* [EXERCISE PROMPT]
Down to the final line, print the records below exactly and without pictures.

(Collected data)

━━━━━━━━━━━━━━━━━━━━

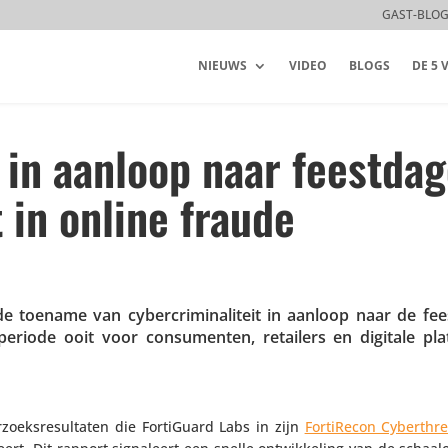
GAST-BLO
NIEUWS
VIDEO
BLOGS
DE 5
 in aanloop naar feestda
 in online fraude
toename van cyber­cri­mi­na­li­teit in aanloop naar de fee
e periode ooit voor consu­menten, retailers en digitale pl
oeks­re­sul­taten die FortiGuard Labs in zijn
Forti­Recon Cybert­h­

━━━━━━━━━━━━━━━━━━━━

* [RESPONSE TO THE TASK]
GAST-BLO
NIEUWS
VIDEO
BLOGS
DE 5
 in aanloop naar feestda
 in online fraude
toename van cyber­cri­mi­na­li­teit in aanloop naar de fee
e periode ooit voor consu­menten, retailers en digitale pl
oeks­re­sul­taten die FortiGuard Labs in zijn
Forti­Recon Cybert­h­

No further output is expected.